Bravely Default II was later released on Windows PC on September 2, 2021, via the Steam online platformer. Unlike the Nintendo Switch version, the PC version supports framerates up to 120fps (compared to 30fps on the Switch), resolutions up to 4K, faster loading times, and more detailed graphical settings. It was later verified to have full Steam Deck compatibility including Steam Cloud Save support.

==Reception==

The game received generally positive reviews upon release. IGNs Seth Macy commended the game for continuing the battle and Job systems from the previous titles, its customization and strategy, and its tough but rewarding boss battles.
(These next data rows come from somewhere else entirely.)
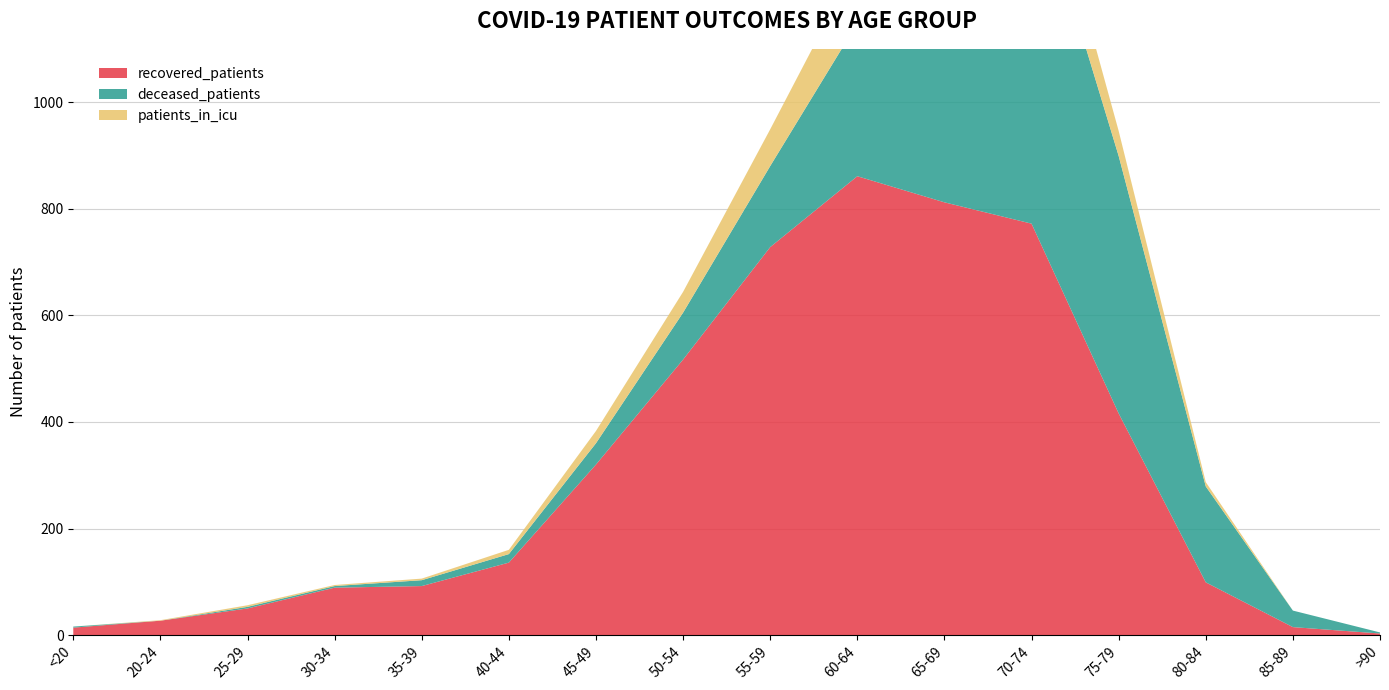

Reading left to right, extract all data points from this chart.

recovered_patients: <20=14	20-24=27	25-29=50	30-34=89	35-39=92	40-44=136	45-49=320	50-54=517	55-59=728	60-64=861	65-69=812	70-74=772	75-79=416	80-84=99	85-89=15	>90=3
deceased_patients: <20=2	20-24=0	25-29=3	30-34=3	35-39=11	40-44=16	45-49=40	50-54=88	55-59=152	60-64=287	65-69=448	70-74=666	75-79=483	80-84=180	85-89=31	>90=2
patients_in_icu: <20=0	20-24=1	25-29=3	30-34=2	35-39=3	40-44=8	45-49=23	50-54=39	55-59=69	60-64=114	65-69=105	70-74=102	75-79=47	80-84=8	85-89=0	>90=0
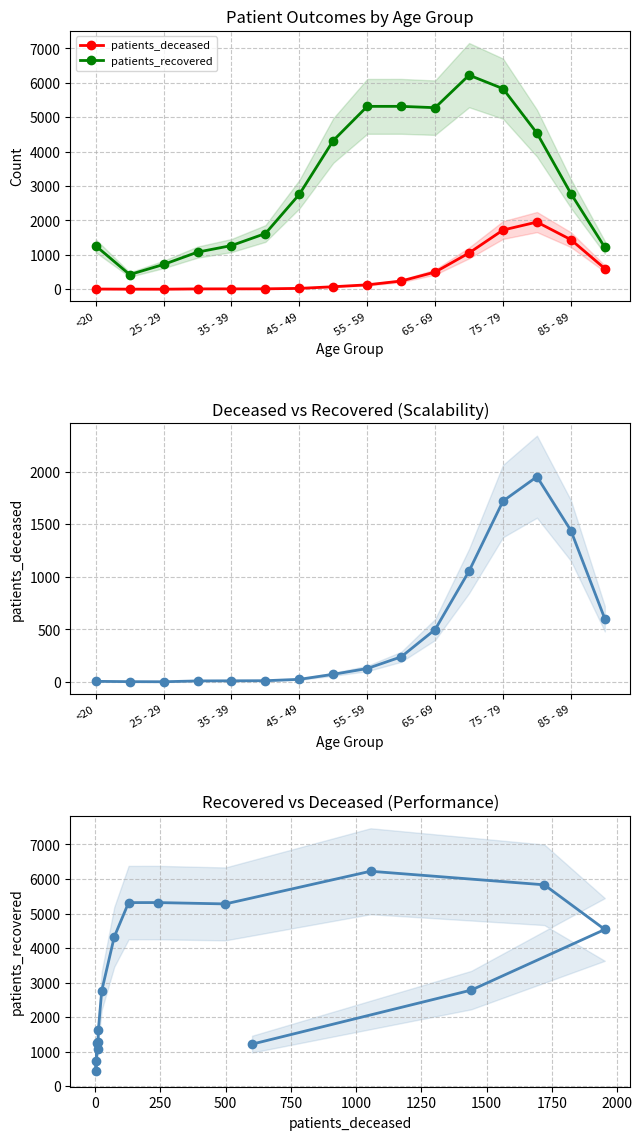

What is the maximum value for patients_deceased?

1953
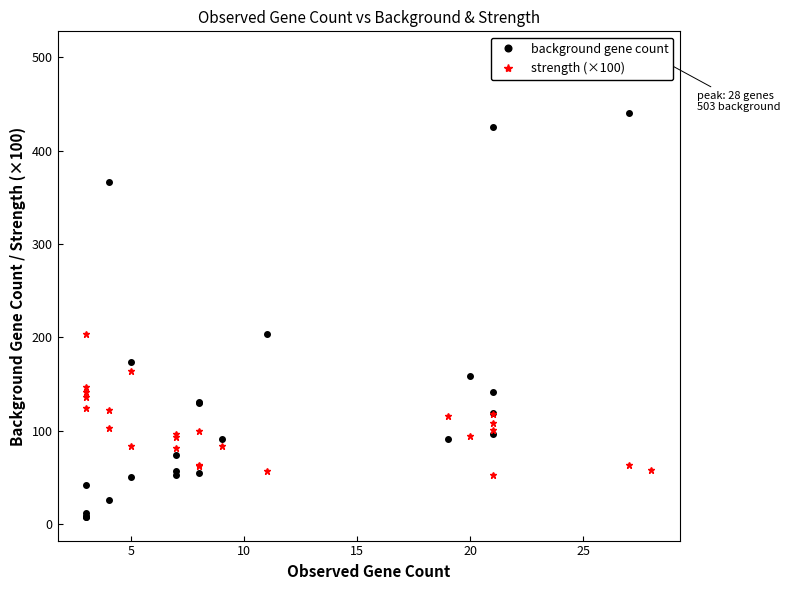

After their last crossing, which series has the higher values: strength (×100) or background gene count?

background gene count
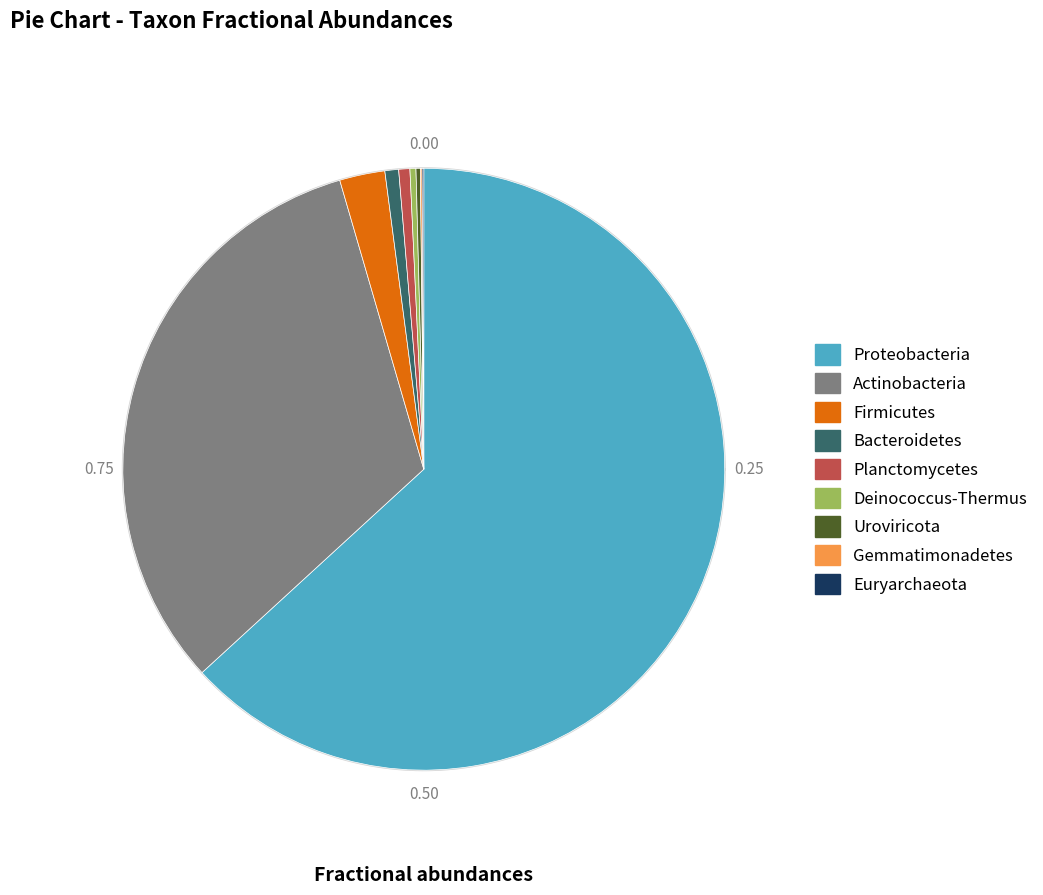

What is the majority slice?

Proteobacteria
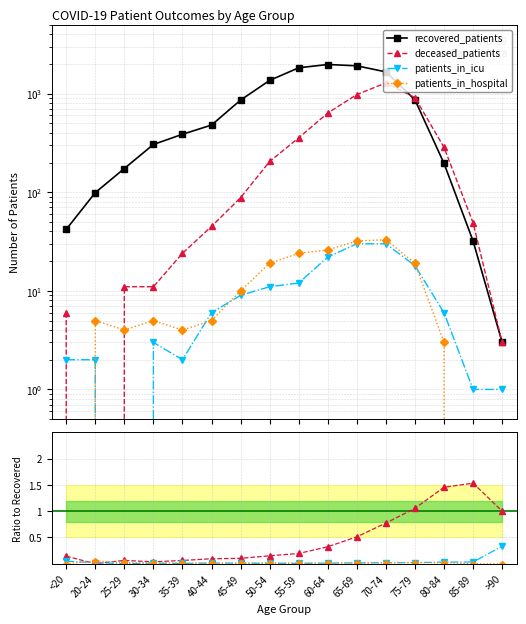

How many interior local valleys does the patients_in_hospital series have?

2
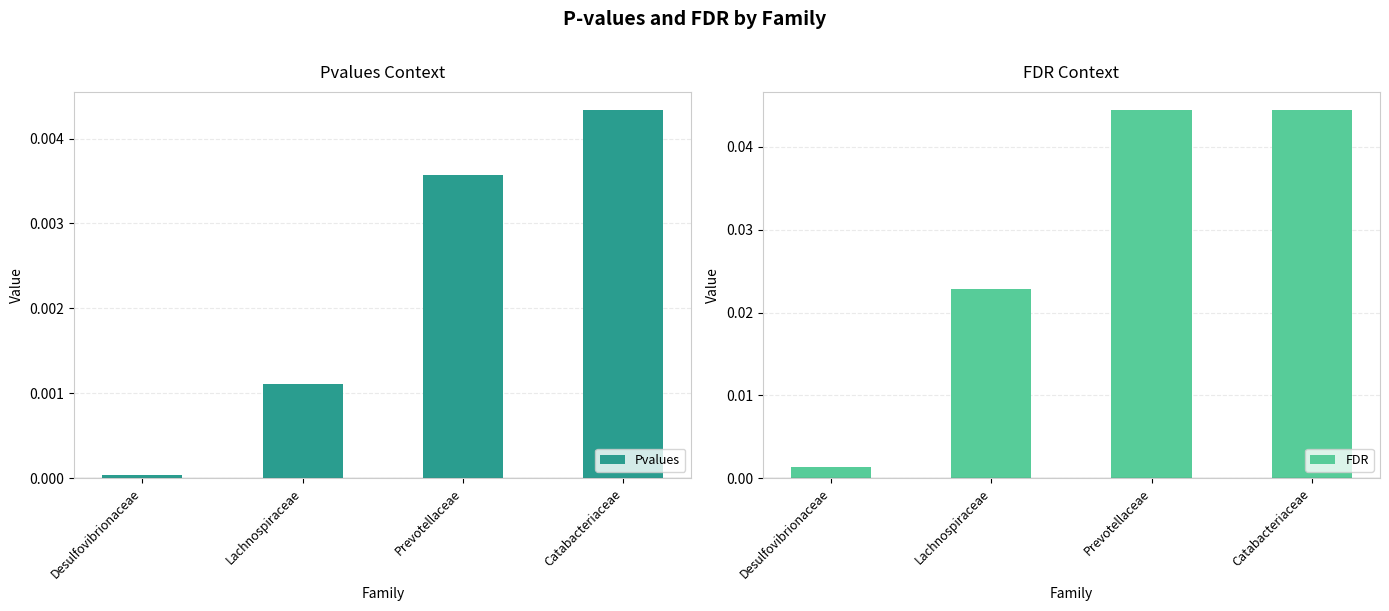

Is it true that Pvalues equals 0.0 at Catabacteriaceae?

False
However, he expressed disappointment in the sidequests and dungeon designs. Game Informers Daniel Tack expressed similar praise for the battle and Job systems and found the experience fulfilling overall, but formulaic to the point of being dull at points. RPGamers Anna Marie Privitere singled out the lack of a quest log and the imbalance of some Job classes as negatives, but overall concluded that Bravely Default II was her favorite game in the series thus far.

The game's presentation was generally praised by outlets. Macy called the visuals "jaw-droppingly beautiful" while adding that "the upgrade to the Switch has lost a little of their charm from the tiny worlds of the 3DS, and each location is stunning in HD". Watts expressed similar praise, adding "anytime I got access to a new job, I would immediately play dolls with my four heroes, seeing each of their unique looks in the new outfits". Tack called the visuals "all over the place," pointing out the contrast between some that were "quite picturesque and memorable" with strong lighting, and others that were "drab caves, earthy sprawls, and undercityscapes," concluding that the overworlds were merely to serve as a backdrop for enemy encounters. Privitere praised the "lush environments ranging from grasslands to deserts and icy valleys to volcanic mountain heights". However, she commented that the chibi-styled character models, while not unattractive, were not quite so distinct compared to similar smaller-scale titles on the Nintendo Switch.

Several outlets criticized the game's high difficulty level and its difficulty balance. RPG Sites Cullen Black considered that the game's balance "stumbles hard" and stated that "boss difficulty spikes are high, and brutal" and felt “grinding is the order of the day” in the game. GameSpots Steve Watts called the game "grind-heavy" and lamented the removal of automated battles, thus making grinding more arduous. Shacknewss Josh Hawkins deemed that "the entire game feels like it comes to a halt" when the player is "forced to grind in between major plot points" and said that leveling up to face tougher enemies "can be rough". Game Informer called grinding a major part of the game which can be frustrating. Vookss Daniel Vuckovic considered that the game had "huge issues with its difficulty curves" with some boss battles that required "huge amounts of grinding to overcome", and called out "large early-game difficulty spikes", "boss fights that can feel exhausting", alongside a difficulty curve they judged "nonsense" even on the lower Casual difficulty level.

Aggregate scores
| Aggregator | Score |
|---|---|
| Metacritic | NS: 76/100 PC: 83/100 |
| OpenCritic | 69% recommend |

Review scores
| Publication | Score |
|---|---|
| Destructoid | 8/10 |
| Game Informer | 8/10 |
| GameSpot | 6/10 |
| GamesRadar+ | 5/5 |
| IGN | 8/10 |
| Nintendo Life | 8/10 |
| Nintendo World Report | 8/10 |
| RPGamer | 4/5 |
| RPGFan | 86/100 |
| Shacknews | 8/10 |
| RPGSite | 8/10 |
| Vooks | 3.5/5 |

===Sales===
In August 2021, just prior to the release of the PC version of the game, Square Enix announced that the Switch version of the game had shipped over 950,000 copies worldwide. On December 22, 2021, Square Enix announced that Bravely Default II has sold a million copies.

==Future==

In 2021, series producer Tomoya Asano stated that the game was well-enough received to work on further entries in the series, but that a sequel was likely 3–4 years out.